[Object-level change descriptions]
━━━━━━━━
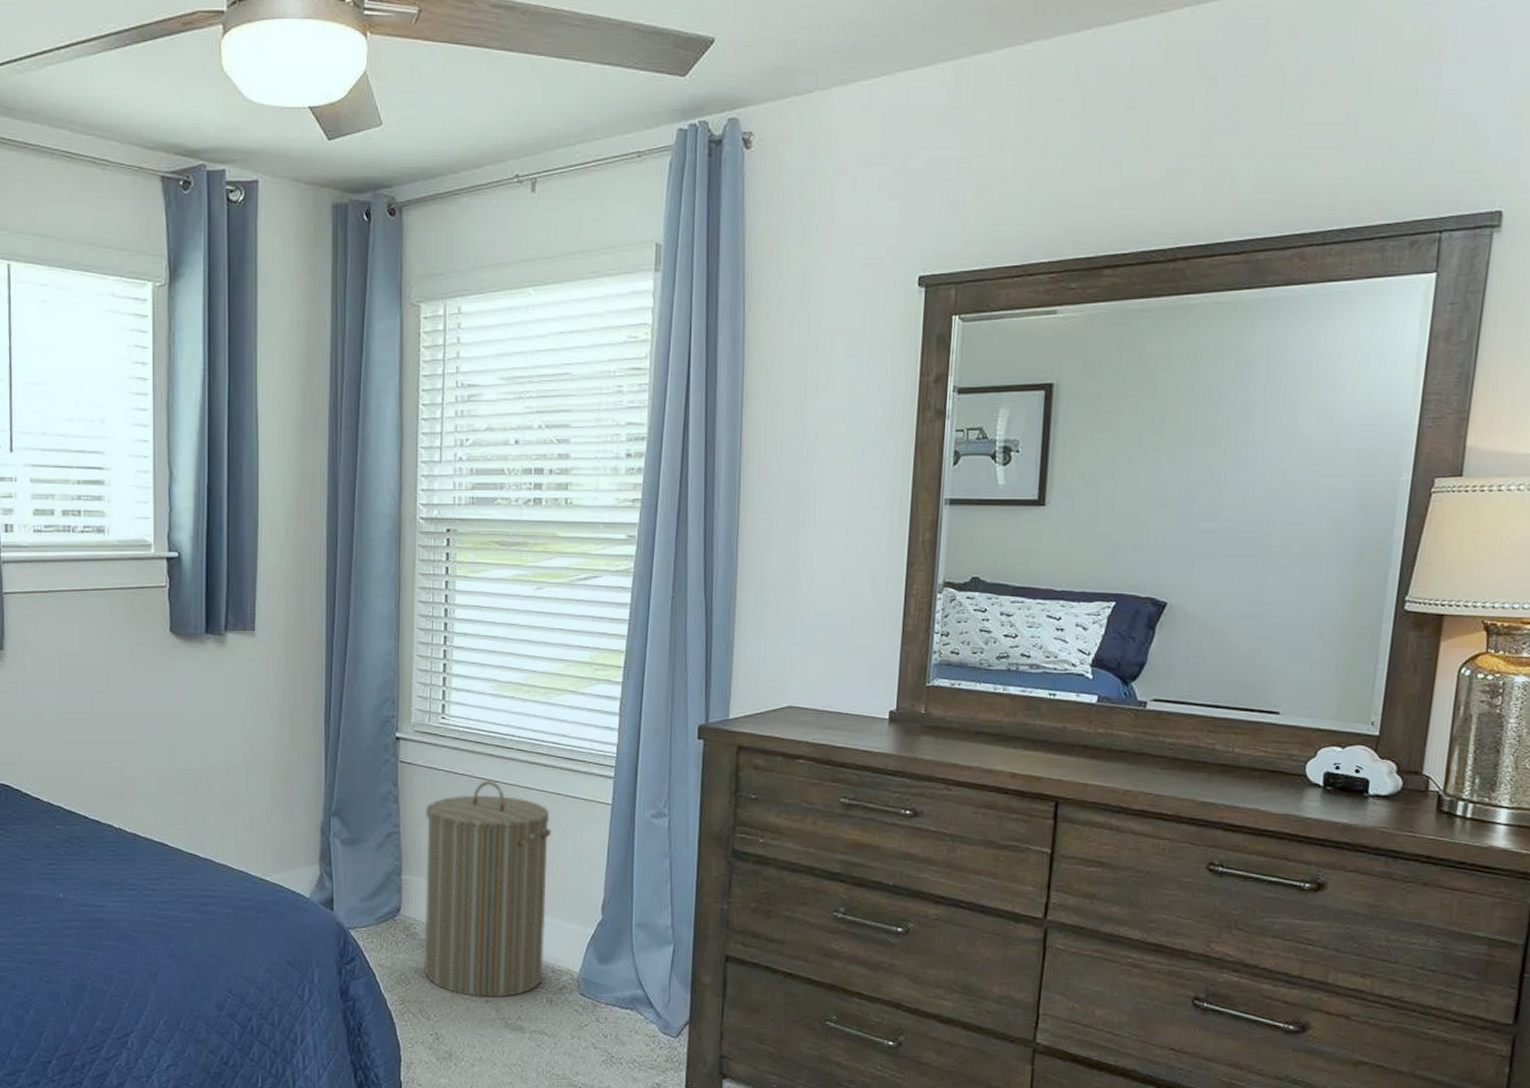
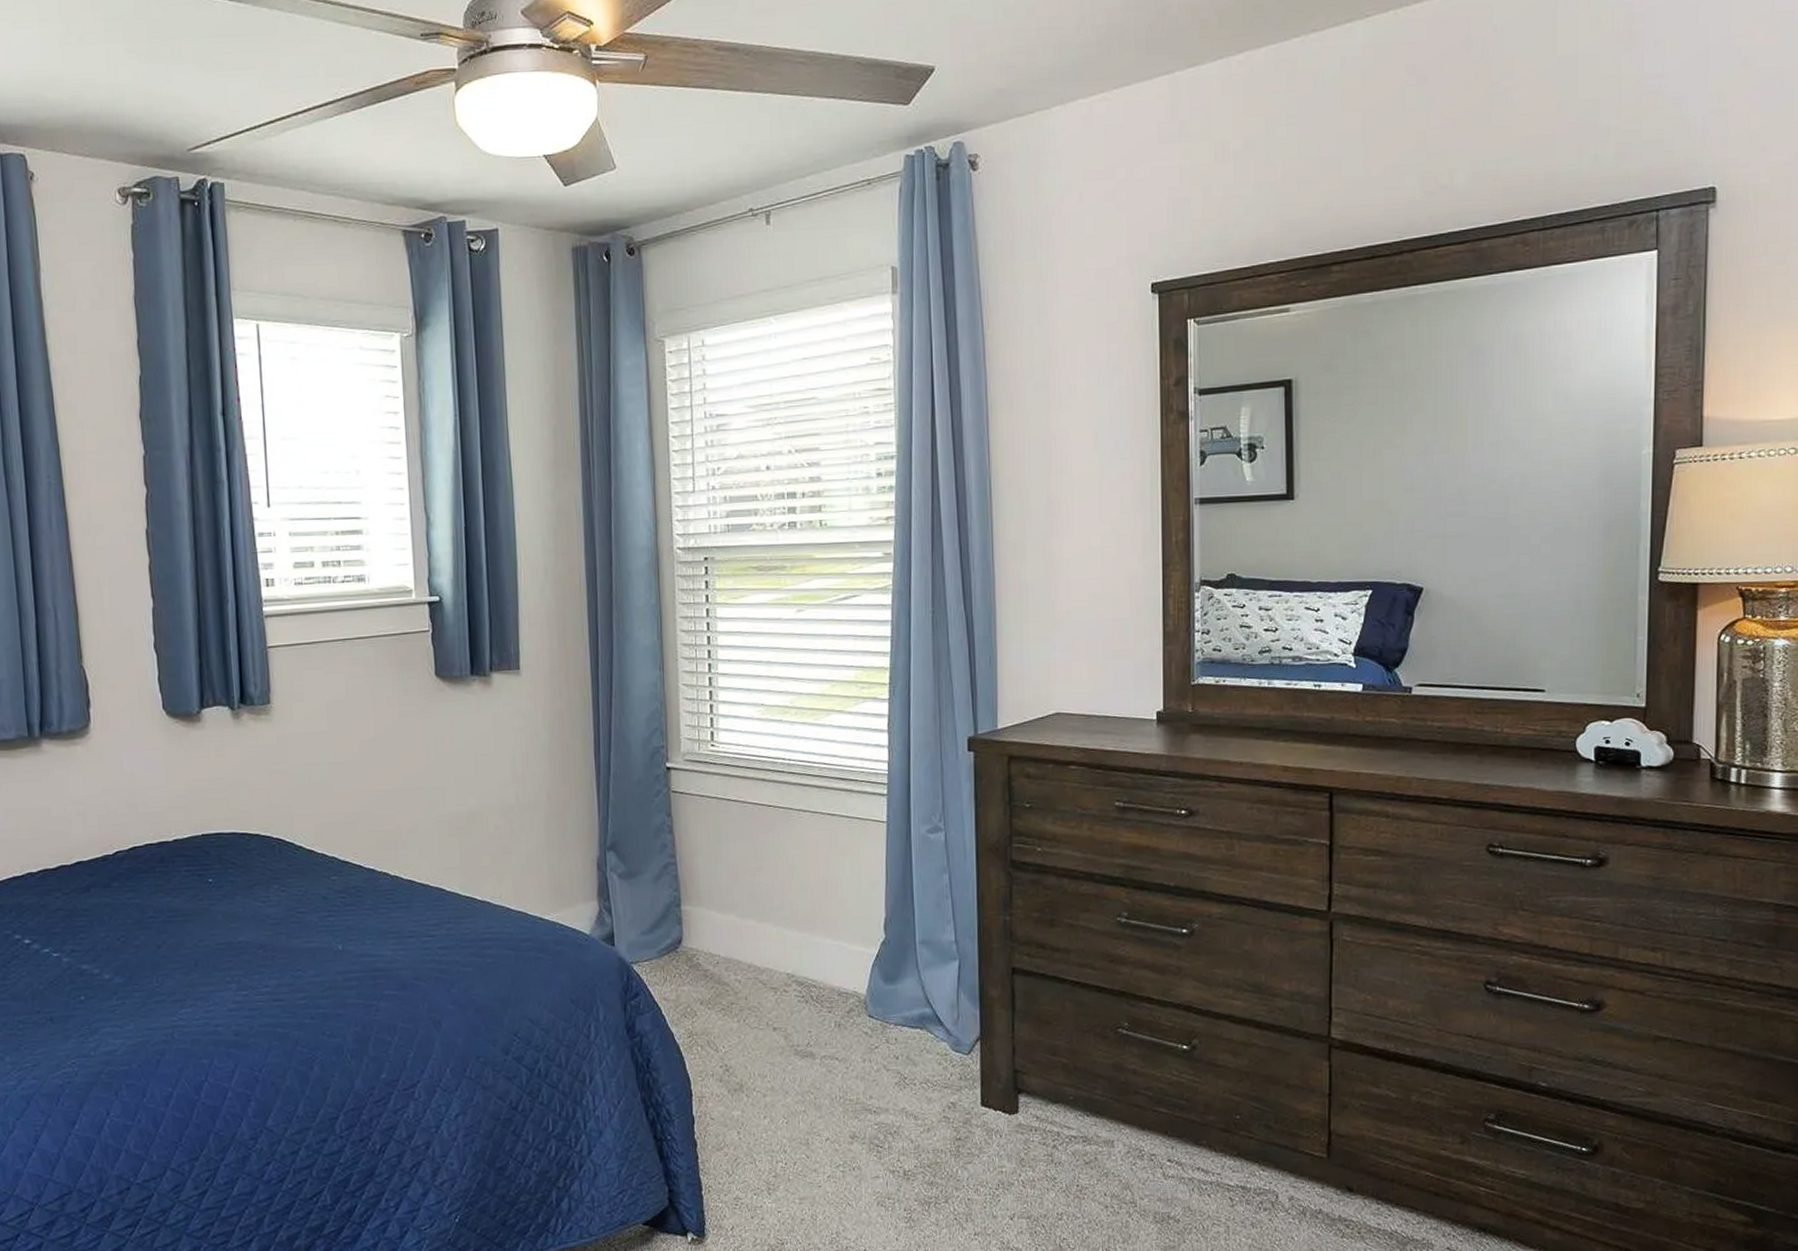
laundry hamper: present [424,780,551,998] -> none [701,804,830,1025]

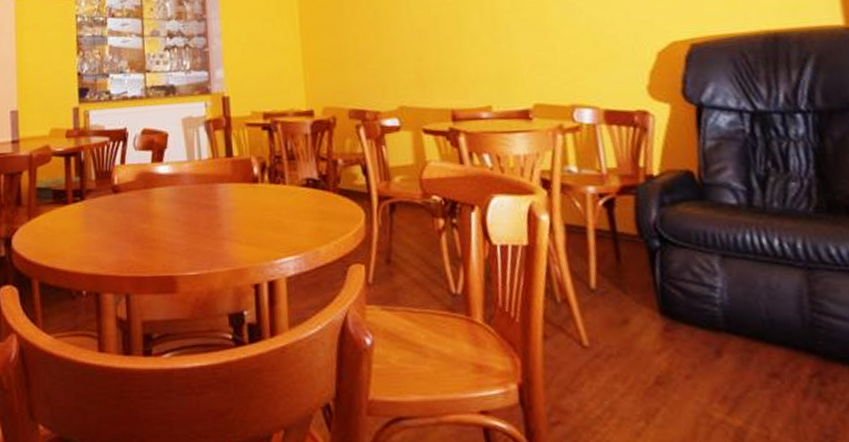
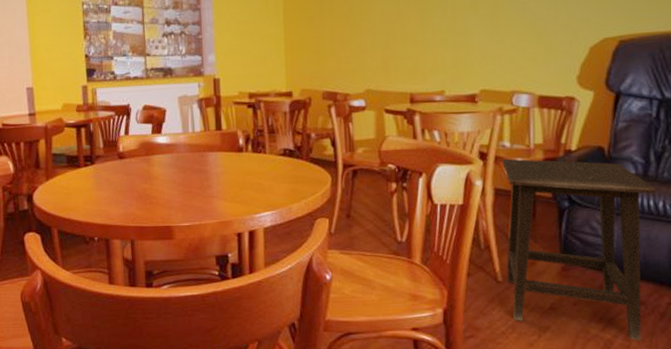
side table: none [570,186,784,430] -> present [502,158,657,341]

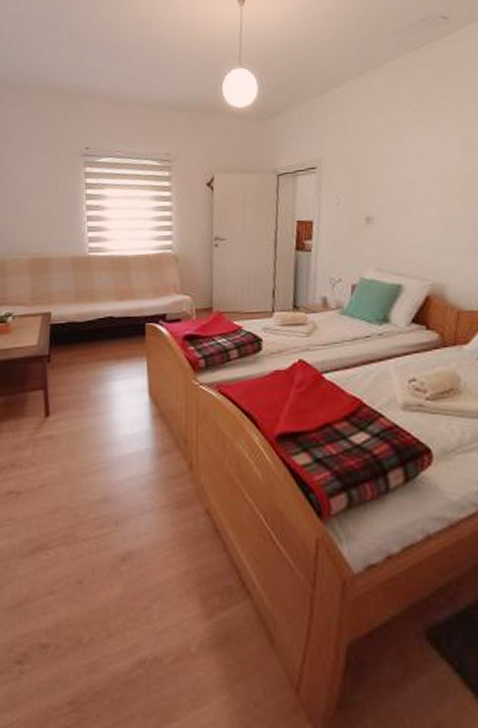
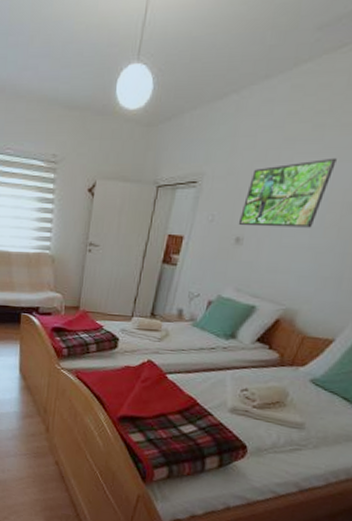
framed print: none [364,136,443,205] -> present [238,157,337,228]

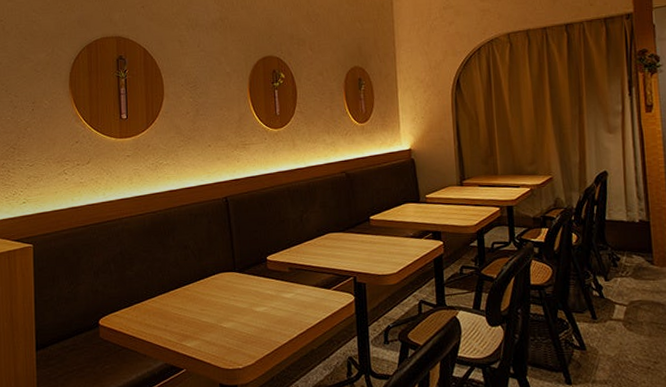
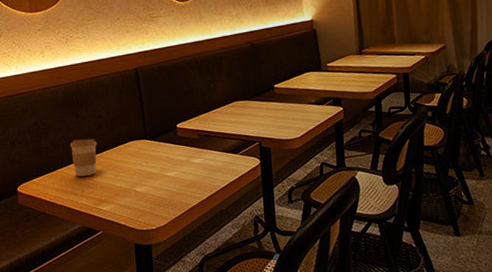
coffee cup: none [155,270,184,309] -> present [69,139,97,176]

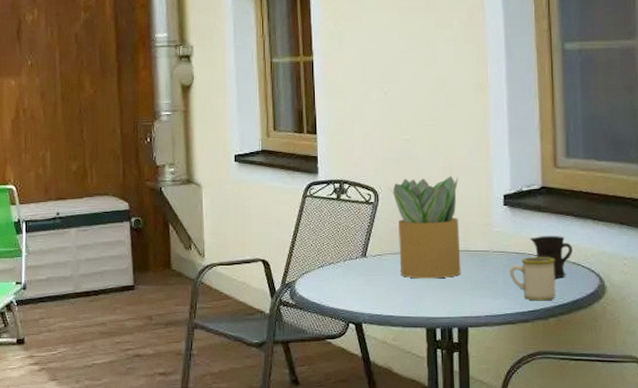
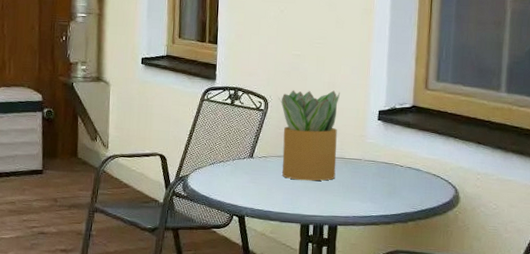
mug: present [510,256,556,301] -> none [378,167,419,207]
mug: present [529,236,572,278] -> none [397,149,434,188]

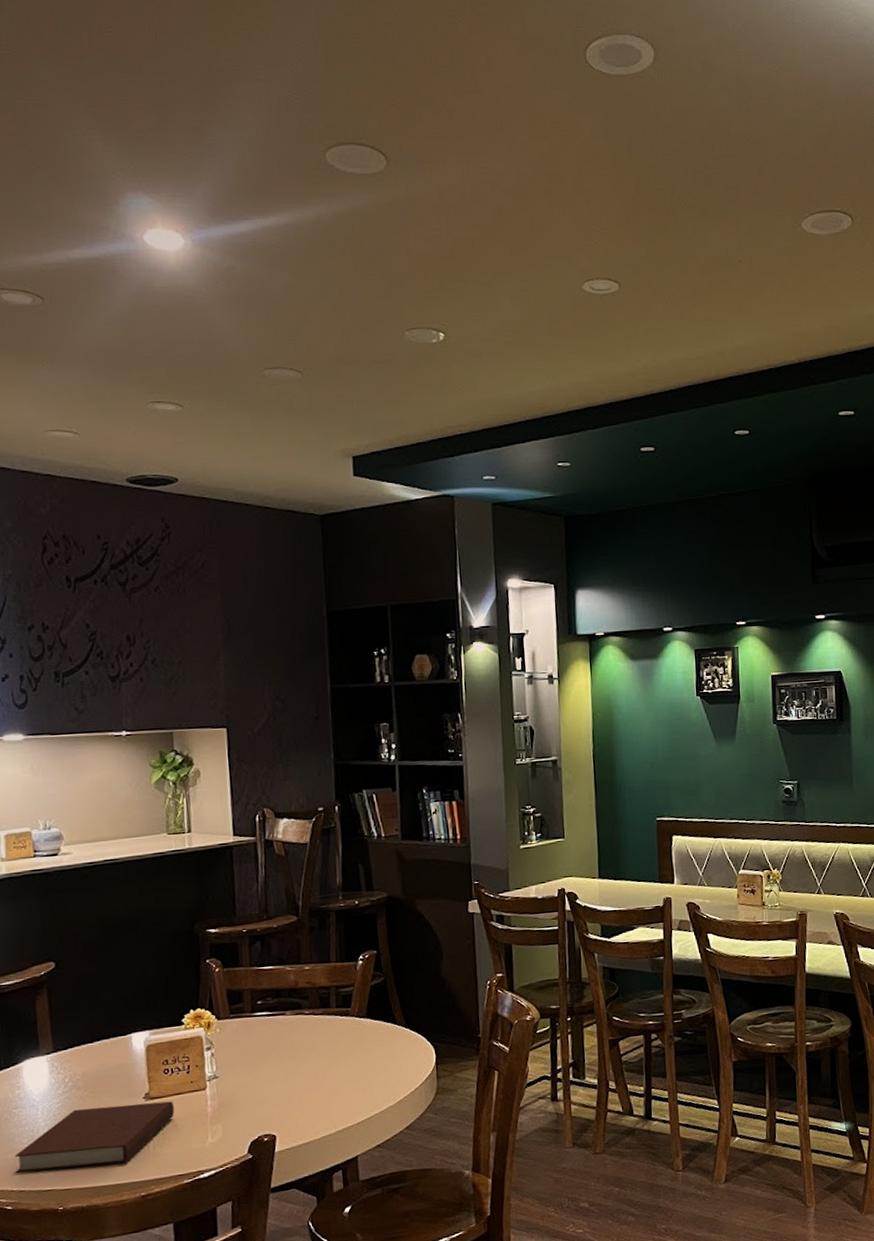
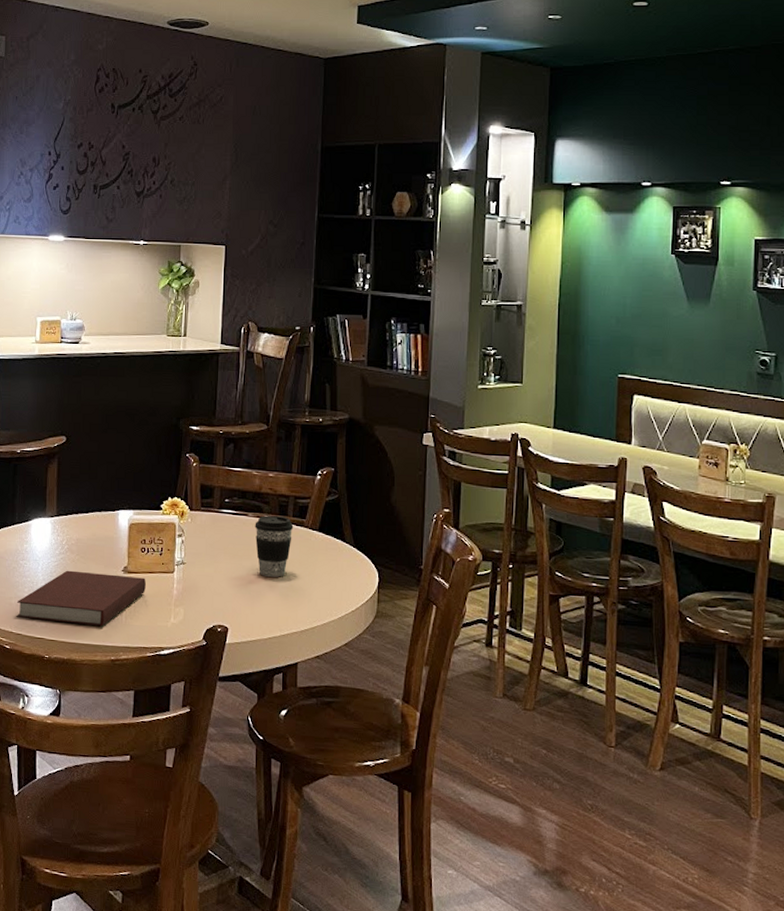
coffee cup: none [294,1009,338,1075] -> present [255,515,294,577]

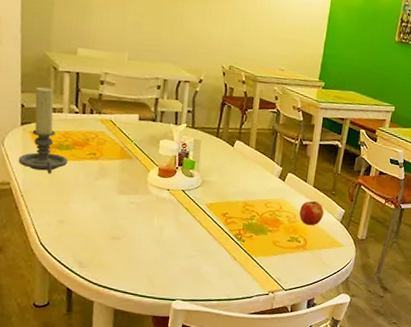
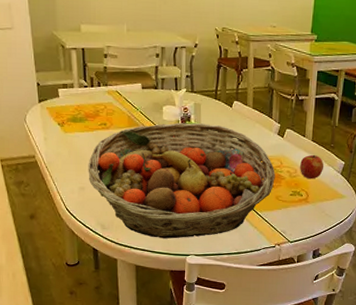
candle holder: present [18,86,69,174] -> none [40,64,83,146]
fruit basket: none [70,157,274,282] -> present [88,122,275,239]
━━━━━━━━
— The task —
Pull out each line of the entries that contains "coffee".

— Task result —
coffee cup: none [155,270,184,309] -> present [69,139,97,176]
coffee cup: none [294,1009,338,1075] -> present [255,515,294,577]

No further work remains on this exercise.